I wear UK 11. That's larger than most women's size charts even acknowledge. US women's 13, EU 45-46. Standard women's shoe lines stop at UK 8 or 9. Finding heels at UK 11 requires intention.
Specialty retailers exist. Pleaser makes wide-range extended sizes. Long Tall Sally built their business around this. Amazon carries extended sizes from various brands. eBay turns up things the high street doesn't stock.
Start with block heels and low heights. Learning to walk in heels is its own skill. A 2-inch block heel is stable enough to build confidence. A 4-inch stiletto at size UK 11 is an expert-level challenge in balance and foot strength. Give yourself the learning curve.
Width matters as much as length. Men's feet tend to run wider. A shoe that's technically your length but cut for narrow feminine feet will hurt. Look for brands that offer wide fittings, or run wide naturally. Reviews help here.
Boots are often easier. They accommodate more foot volume, and the shaft can handle larger calves. Knee-high boots have been more reliably findable than pumps in my experience.
The expense is real. Extended-size women's footwear costs more than standard sizing. That's the market reality. Build the collection slowly, invest in quality for pieces you'll wear often, know that this category requires more hunting than the others.
The Methodology: Finding Your Own Fit
This guide is not gospel. It's a starting point.
Every body is different. What fits my 190cm frame won't translate directly to yours. The point isn't to copy my sizes; it's to adopt the approach.

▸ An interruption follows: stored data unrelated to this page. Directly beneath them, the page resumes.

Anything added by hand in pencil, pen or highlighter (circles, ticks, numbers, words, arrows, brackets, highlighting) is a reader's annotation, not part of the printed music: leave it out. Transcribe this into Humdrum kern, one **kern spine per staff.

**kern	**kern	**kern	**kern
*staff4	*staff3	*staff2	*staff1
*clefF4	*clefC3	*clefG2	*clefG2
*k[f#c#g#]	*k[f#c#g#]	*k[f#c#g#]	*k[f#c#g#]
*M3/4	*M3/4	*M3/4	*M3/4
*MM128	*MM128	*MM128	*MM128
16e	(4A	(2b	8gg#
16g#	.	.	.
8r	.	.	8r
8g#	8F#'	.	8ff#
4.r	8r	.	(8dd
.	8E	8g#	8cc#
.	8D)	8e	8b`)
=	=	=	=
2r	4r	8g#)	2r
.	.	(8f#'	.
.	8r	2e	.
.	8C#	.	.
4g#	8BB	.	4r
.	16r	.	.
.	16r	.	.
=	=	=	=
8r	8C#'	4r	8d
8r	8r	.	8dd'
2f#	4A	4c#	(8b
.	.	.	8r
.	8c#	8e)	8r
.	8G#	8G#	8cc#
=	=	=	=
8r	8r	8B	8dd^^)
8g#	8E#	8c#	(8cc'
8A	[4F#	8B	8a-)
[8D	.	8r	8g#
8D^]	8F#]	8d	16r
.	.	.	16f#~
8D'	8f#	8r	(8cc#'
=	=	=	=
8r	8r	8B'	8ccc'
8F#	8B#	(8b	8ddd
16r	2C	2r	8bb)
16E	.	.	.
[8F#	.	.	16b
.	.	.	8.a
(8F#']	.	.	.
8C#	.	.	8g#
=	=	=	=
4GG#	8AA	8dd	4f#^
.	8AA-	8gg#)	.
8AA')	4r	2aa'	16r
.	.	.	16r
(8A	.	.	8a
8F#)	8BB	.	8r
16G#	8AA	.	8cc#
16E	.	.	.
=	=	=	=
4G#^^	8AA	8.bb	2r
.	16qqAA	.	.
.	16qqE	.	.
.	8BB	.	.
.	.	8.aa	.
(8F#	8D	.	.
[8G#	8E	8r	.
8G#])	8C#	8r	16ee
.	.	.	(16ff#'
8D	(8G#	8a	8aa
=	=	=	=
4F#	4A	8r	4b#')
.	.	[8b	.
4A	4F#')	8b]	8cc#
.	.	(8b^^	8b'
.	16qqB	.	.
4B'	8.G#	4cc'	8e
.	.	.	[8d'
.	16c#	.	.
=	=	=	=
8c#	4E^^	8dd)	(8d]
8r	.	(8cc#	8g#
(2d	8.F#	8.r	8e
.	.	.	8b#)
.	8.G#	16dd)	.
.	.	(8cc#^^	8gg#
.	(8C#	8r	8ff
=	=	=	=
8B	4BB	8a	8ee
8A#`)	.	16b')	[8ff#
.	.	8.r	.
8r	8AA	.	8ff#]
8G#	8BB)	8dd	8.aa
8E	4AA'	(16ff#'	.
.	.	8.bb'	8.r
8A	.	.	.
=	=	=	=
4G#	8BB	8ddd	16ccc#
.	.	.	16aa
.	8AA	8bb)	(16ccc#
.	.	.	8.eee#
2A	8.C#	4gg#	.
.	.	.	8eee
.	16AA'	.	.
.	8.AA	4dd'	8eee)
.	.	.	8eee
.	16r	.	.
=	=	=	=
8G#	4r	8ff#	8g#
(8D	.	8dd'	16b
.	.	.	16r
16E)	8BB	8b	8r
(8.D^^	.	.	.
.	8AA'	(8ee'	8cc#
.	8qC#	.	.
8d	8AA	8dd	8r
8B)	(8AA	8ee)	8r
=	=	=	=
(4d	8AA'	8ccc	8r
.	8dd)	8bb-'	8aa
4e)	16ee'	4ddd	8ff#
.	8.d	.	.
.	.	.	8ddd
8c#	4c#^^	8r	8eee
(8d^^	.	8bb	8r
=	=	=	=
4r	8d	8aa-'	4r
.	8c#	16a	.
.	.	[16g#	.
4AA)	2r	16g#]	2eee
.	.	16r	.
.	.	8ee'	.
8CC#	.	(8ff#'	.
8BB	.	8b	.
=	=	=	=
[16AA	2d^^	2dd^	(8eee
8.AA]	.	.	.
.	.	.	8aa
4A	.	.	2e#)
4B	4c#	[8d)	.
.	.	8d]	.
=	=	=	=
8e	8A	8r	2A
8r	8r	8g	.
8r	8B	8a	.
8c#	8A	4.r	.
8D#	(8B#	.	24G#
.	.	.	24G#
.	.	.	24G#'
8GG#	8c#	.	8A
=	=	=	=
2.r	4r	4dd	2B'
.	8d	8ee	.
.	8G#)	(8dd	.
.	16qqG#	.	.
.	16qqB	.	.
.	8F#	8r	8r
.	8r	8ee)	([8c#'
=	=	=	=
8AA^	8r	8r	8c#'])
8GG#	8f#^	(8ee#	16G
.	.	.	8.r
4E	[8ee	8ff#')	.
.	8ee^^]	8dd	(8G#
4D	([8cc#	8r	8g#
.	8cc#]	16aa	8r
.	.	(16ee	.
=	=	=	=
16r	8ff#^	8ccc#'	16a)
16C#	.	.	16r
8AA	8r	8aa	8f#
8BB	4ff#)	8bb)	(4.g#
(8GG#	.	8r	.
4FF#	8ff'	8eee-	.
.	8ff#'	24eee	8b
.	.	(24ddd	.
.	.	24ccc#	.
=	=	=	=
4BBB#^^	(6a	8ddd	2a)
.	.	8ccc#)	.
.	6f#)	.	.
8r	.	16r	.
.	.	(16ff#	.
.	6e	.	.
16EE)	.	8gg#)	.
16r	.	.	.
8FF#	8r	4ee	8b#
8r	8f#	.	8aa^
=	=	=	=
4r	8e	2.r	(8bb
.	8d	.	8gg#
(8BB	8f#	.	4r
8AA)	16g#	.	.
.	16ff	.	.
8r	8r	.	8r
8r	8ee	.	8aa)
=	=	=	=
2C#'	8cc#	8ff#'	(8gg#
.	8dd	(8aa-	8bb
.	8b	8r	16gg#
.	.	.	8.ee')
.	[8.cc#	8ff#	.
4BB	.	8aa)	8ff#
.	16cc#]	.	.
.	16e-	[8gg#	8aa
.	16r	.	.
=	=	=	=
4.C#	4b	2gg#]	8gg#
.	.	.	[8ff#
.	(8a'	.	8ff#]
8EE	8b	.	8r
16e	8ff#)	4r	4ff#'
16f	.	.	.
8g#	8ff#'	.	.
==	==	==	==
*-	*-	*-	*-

Measure first, shop second. Know your numbers before you open a browser or enter a store. Have them on your phone. Reference them constantly.
Start with stretch fabrics. Forgiveness in the material compensates for gaps in knowledge. As you learn what works, you can graduate to more structured pieces.
Order multiple sizes. Online shopping is trial and error. Order the size you think, plus one above and one below. Return what doesn't work. This is normal. This is how everyone does it, they just don't admit it.
Keep notes. When you find a brand that fits, write it down. When something runs small or large, note it. Over time, you build a personalized sizing guide that makes shopping faster.
Accept returns as part of the process. They're not failures. They're data. Every return teaches you something about how a brand cuts, how a style falls, how your body interacts with different constructions.
This is iterative. After months of building my wardrobe, I'm still learning. New brands, new styles, new discoveries. The difference now is I know how to find out quickly rather than buying blind and hoping.
The Learning That Took Longest
Skirts are more forgiving than you think. Heels require more hunting than you expect. Tops demand patience and trial. And the tape measure is the only advice you can trust completely.
Your body is your body. The sizes I've shared are mine, earned through returns and revelations. Yours will be different. But the process works.
Measure. Try. Learn. Repeat.
The wardrobe builds itself over time.